[Opening Information section]

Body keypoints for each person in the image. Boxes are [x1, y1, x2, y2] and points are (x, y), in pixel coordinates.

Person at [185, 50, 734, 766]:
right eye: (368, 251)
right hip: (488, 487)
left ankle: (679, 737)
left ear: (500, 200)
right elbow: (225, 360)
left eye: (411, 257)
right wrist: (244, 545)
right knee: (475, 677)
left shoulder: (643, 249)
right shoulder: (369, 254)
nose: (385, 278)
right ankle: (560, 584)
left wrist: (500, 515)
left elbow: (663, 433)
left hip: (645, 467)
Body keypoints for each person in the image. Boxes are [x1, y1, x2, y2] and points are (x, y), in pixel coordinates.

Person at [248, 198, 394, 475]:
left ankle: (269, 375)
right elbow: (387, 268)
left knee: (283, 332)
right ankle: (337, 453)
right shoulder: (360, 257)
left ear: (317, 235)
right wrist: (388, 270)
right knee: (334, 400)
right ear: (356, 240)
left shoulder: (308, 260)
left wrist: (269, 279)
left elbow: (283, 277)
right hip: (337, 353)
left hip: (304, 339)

[Closing Information section]
[Opening Information section]

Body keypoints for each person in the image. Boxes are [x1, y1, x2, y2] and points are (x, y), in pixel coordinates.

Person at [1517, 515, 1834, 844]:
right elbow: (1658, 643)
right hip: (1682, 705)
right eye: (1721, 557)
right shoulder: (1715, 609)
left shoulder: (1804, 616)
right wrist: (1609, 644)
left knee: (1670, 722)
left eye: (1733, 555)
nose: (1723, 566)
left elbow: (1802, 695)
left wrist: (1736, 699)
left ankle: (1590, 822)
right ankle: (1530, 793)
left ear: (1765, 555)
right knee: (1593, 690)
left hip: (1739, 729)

[Closing Information section]

- [Prompt] Begin at the line above that has "left ear: (317, 235)" and stop after the line that has "left hip: (304, 339)", copying each line exactly and adding nothing else.

- [Solution for this task]
left ear: (317, 235)
right wrist: (388, 270)
right knee: (334, 400)
right ear: (356, 240)
left shoulder: (308, 260)
left wrist: (269, 279)
left elbow: (283, 277)
right hip: (337, 353)
left hip: (304, 339)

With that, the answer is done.